Apparently not. It takes until the ninth and tenth axes before we get past
axes describing single samples' divergences from the pack, and even then it
seems as though the patterns are driven by missing data (or something
correlated to it).

I'm not sure how much more we can do with this dataset.

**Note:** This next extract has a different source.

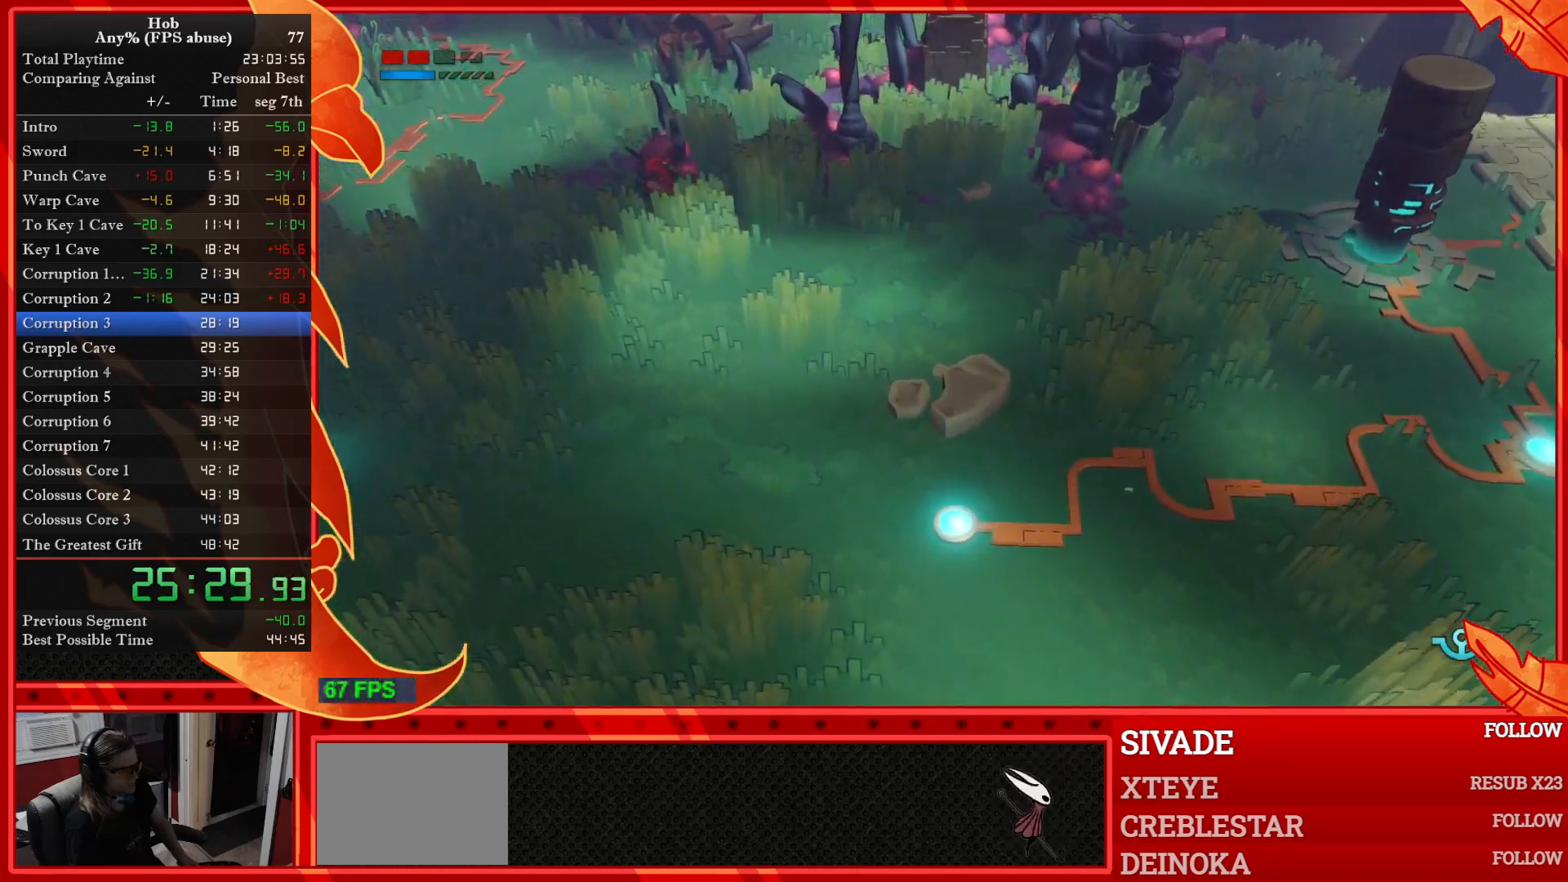
{"dt_ms": 1000, "buttons": [], "left_stick": "up-left", "right_stick": "center", "button_events": []}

# Fresh sample basic popgen


In [None]:
pca.fresh = snpgdsPCA(gds, num.thread=12, autosome.only=F, missing.rate = .85,
                      sample.id = samp.fresh)

In [None]:
meta.fresh = sampmiss[match(pca.fresh$sample.id, sampmiss$sample),]
morph.col = ifelse(is.na(meta.fresh$Adult_morph), "Chick_unknown_morph",
                   meta.fresh$Adult_morph) %>%
    as.factor()
plot(pca.fresh, 1:3, col=morph.col, pch=19, oma=c(14,4,4,4))
par(xpd=TRUE)
legend("bottom", legend=levels(morph.col), pch=19, ncol=3,
       col=1:length(levels(morph.col)), y.intersp=0.5, x.intersp=0.5,
       text.width=0.2)
par(xpd=F)
dev.copy(pdf, "out/03_basic_popgen/fresh-samples.pdf", width=12, height=10)
dev.off()

So that is promising. There is some clear population structure in there (see
clustering of morphs), but there is also a fairly noisy signal and the first
few axes are dominated by single outlier samples. This is possibly
biological as there are a few individuals from other species in there, but
also likely due to technical artefacts.

We will do subsequent analyses on this sample set in the next notebook.